Dr. Robert Menzies, Professor of Sociology, received his B.A. in Psychology from York University, and his M.A. in Criminology and Ph.D. in Sociology from the University of Toronto. Dr. Menzies has taught at SFU since 1982, and recently spent a term as J.S. Woodsworth Resident Scholar in the Humanities. He is also an Associate Member of the Department of History. Dr. Menzies is a former recipient of the SFU Excellence in Teaching Award. His current projects include an in-progress book on the cultural history of ‘criminal insanity’; an inquiry into the encounters of racialized people with early 20th-century psychiatry; a study of eugenics and sterilization law in British Columbia; and, with colleagues across the country, the development of a research and education website on the history of madness in Canada.

 

Robert Menzies' profile page

 

Dorothy E. Chunn, Professor of Sociology, received her B.A. in English and History from the University of British Columbia and her M.A. and Ph.D. in Sociology from the University of Toronto. Her research and publications are concentrated primarily in the area of feminist socio-legal studies. Recent research projects have focused on feminism, law, and social change in Canada since the 1960s; poor women’s experiences of health and housing; and the reform of Canadian child custody law.

 

Dorothy E. Chunn's profile page

Editorial Reviews

This book will be of great interest to those intrigued by legal history and, more specifically, the role the law has played in constructing people’s lives, perceptions and experiences.

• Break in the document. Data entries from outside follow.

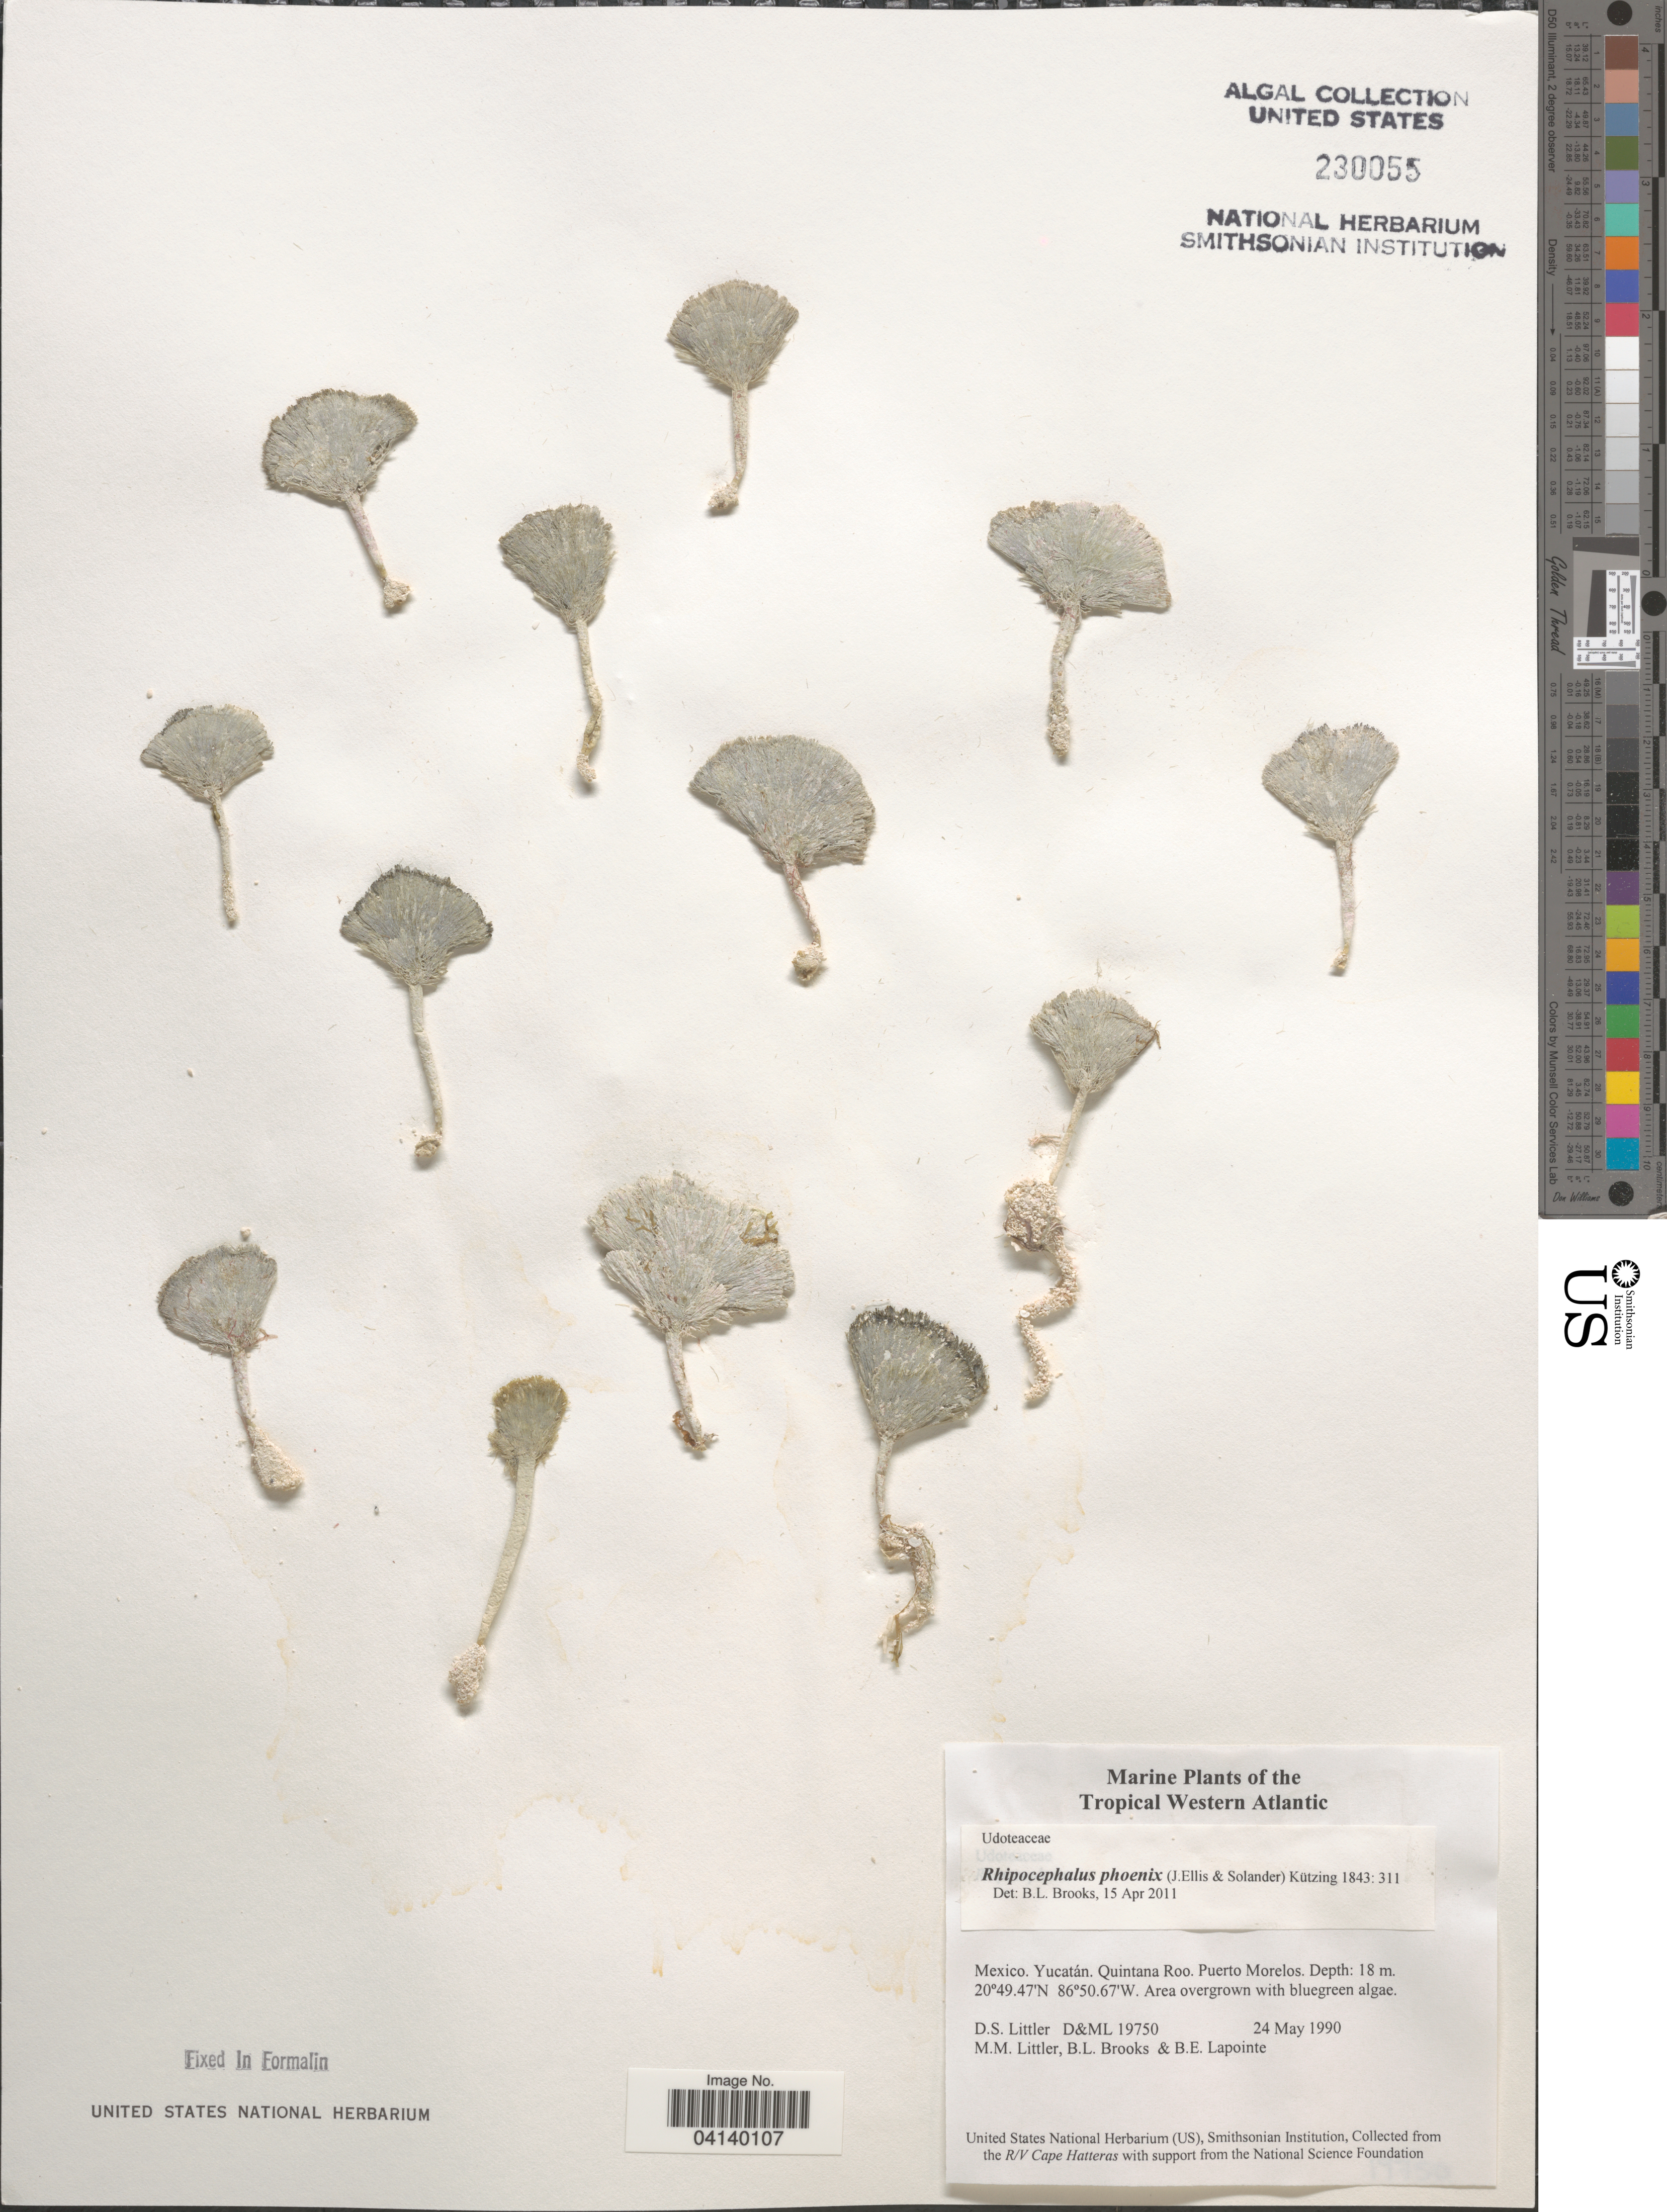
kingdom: Plantae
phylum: Chlorophyta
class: Ulvophyceae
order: Bryopsidales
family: Udoteaceae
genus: Rhipocephalus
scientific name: Rhipocephalus phoenix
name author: (J. Ellis & Sol.) Kütz.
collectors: D. S. Littler, B. Brooks & B. Lapointe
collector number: D&ML19750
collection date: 1990-05-24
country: Mexico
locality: Tropical Western Atlantic. Yucatán. Quintana Roo. Puerto Morelos.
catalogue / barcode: US 230055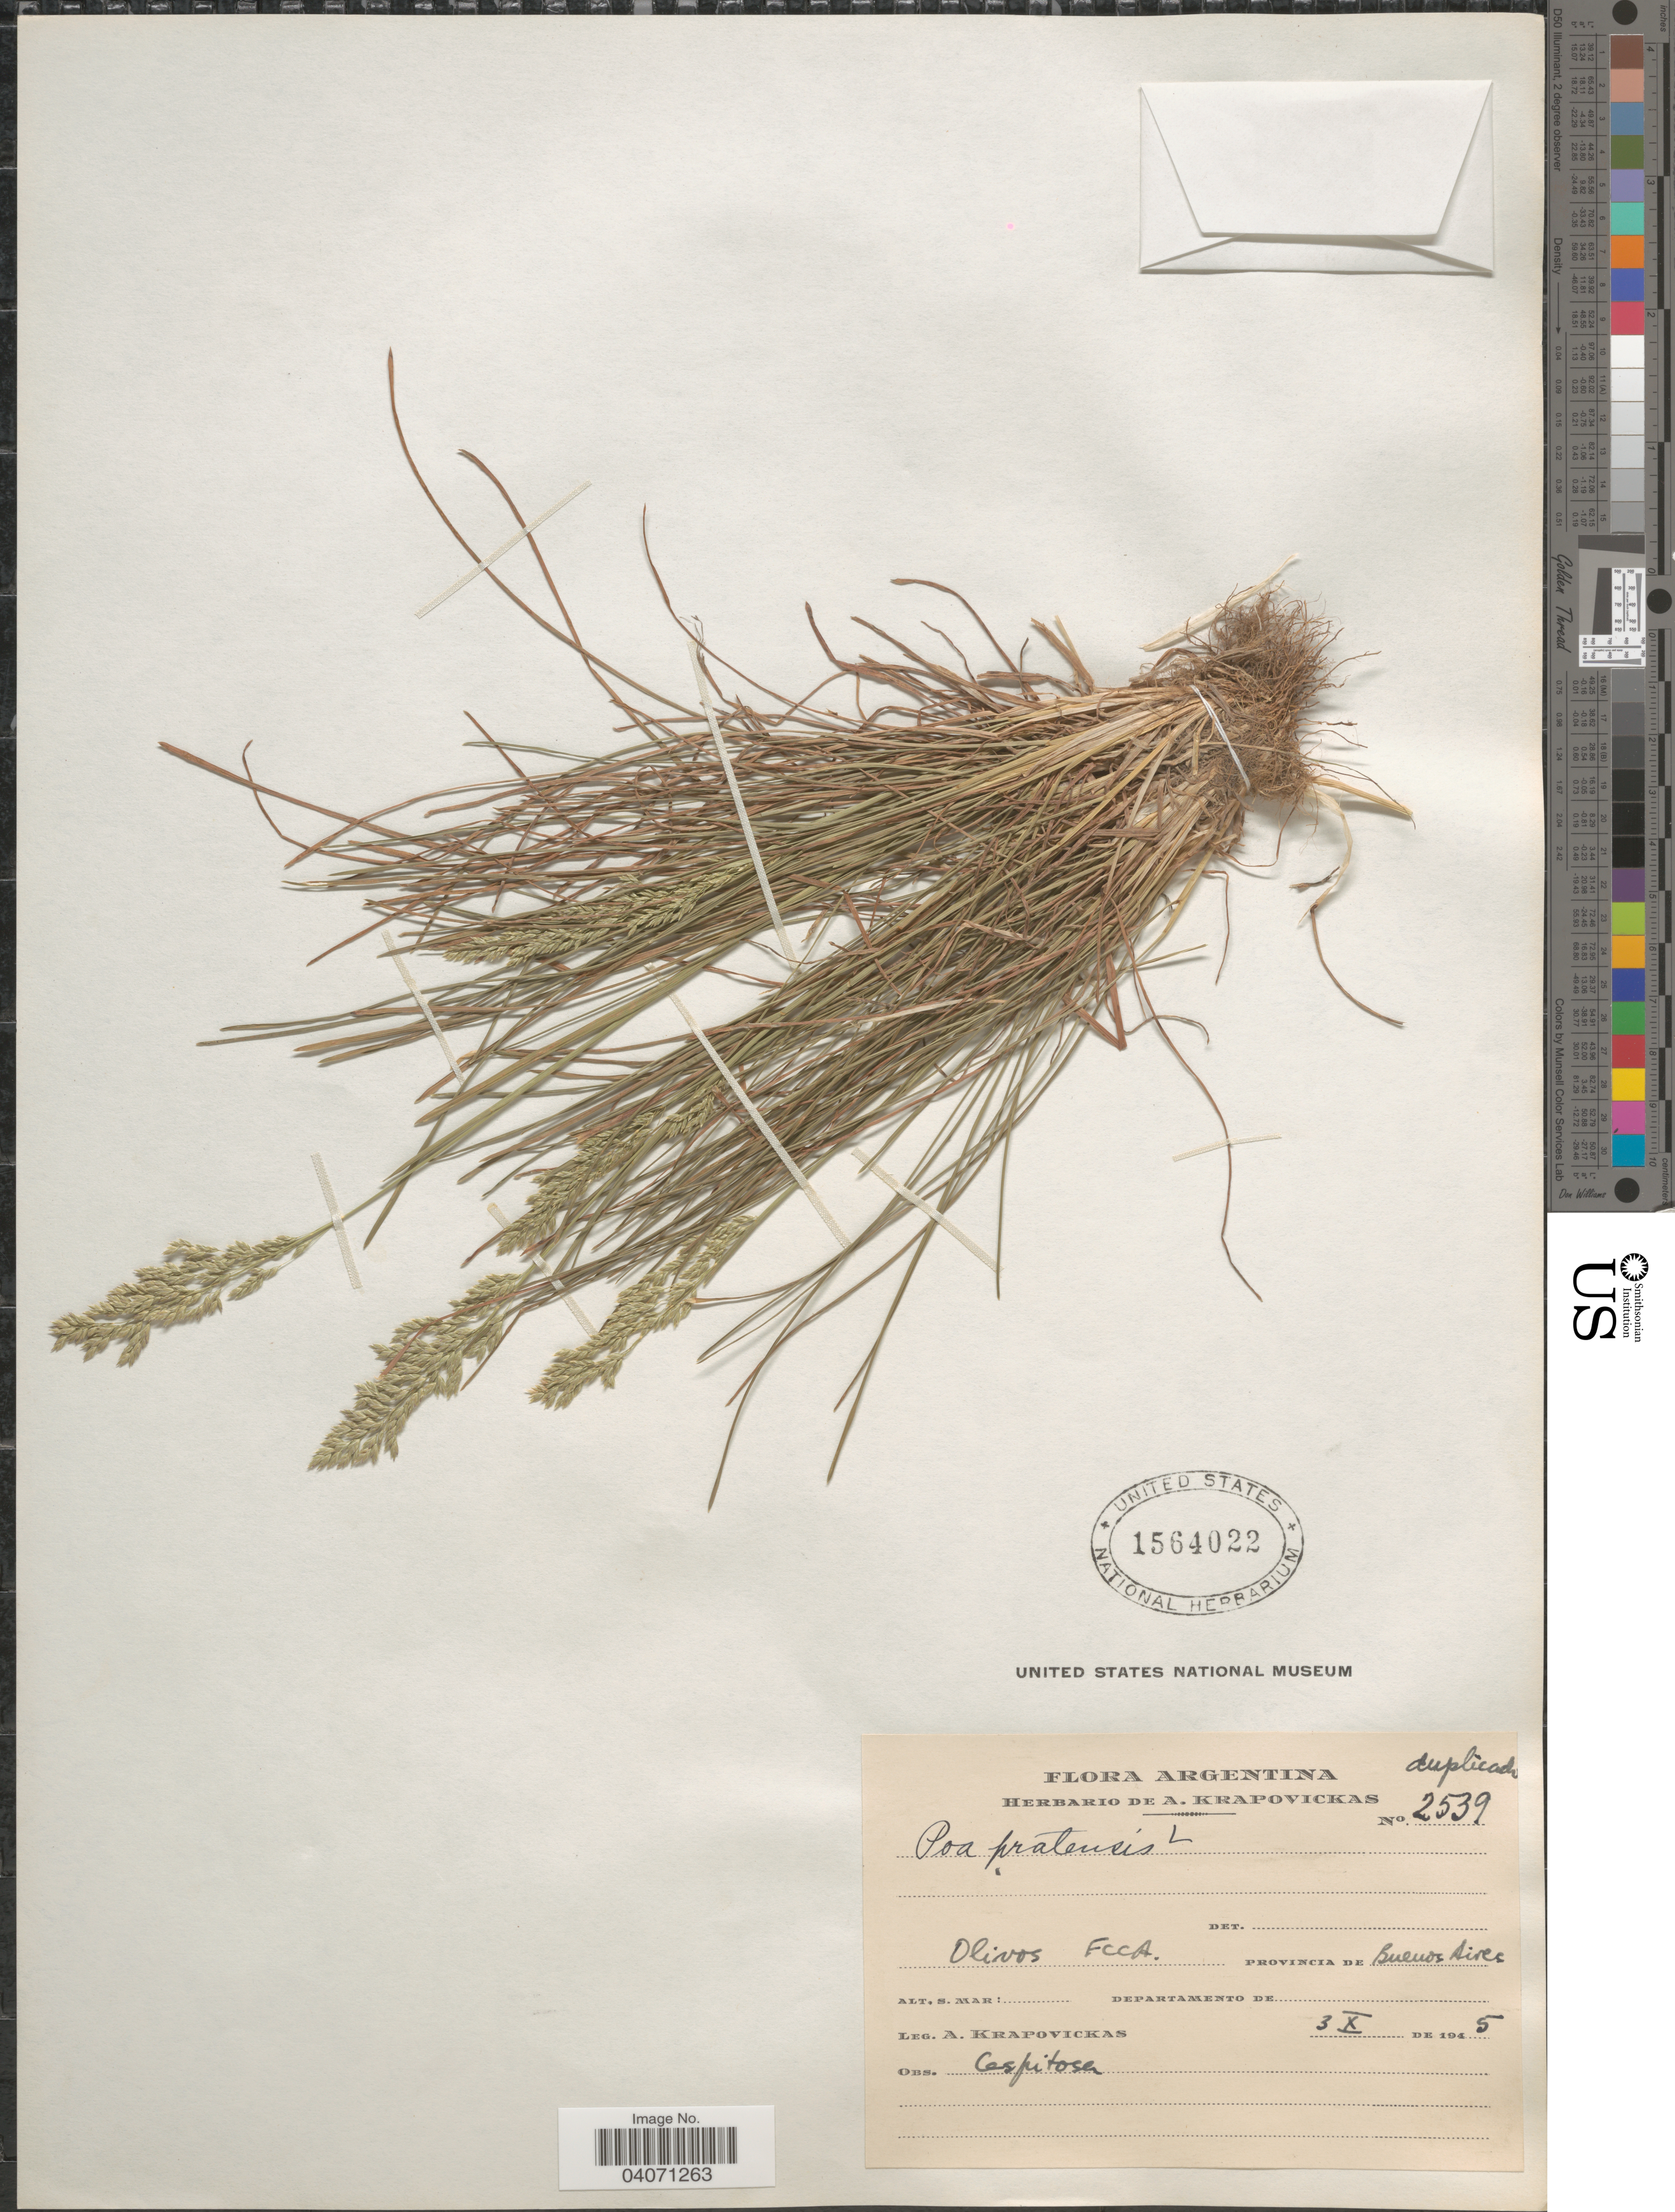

Saskatchewan Law Review, Vol. 66

... ably illustrates how thoughtful questions and the willingness to pose such queries will, more often than not, steer engaged inquiries in wonderfully creative, unexpected, and intriguing directions ... And thus, if we can safely take Regulating Lives as an indication of the work to follow, the new Law and Society series from UBC Press will be invaluable.

The Canadian Historical Review, 84:4, December 2003

John McLaren’s study of the seizure and indoctrination of Sons of Freedom children 1950-60 ... is a masterpiece that examines the history of the Sons’ attempt to keep their children out of public schools and preserve their unique way of life. Having a firm foot on the ground and in local, provincial, and federal sources, McLaren’s work is a model of legal-historical research and writing. This collection could not be more complete ... This is a model study of how local history can inform our past and the making of public policy in the future.

Canadian Journal of Law and Society, Vol. 18

I hope too that it will be widely read on both sides of the Atlantic, both as containing interesting and important history and as inviting debate on the relationship between the data of historical experience and the concepts around which those data are arranged. I am glad that I read it.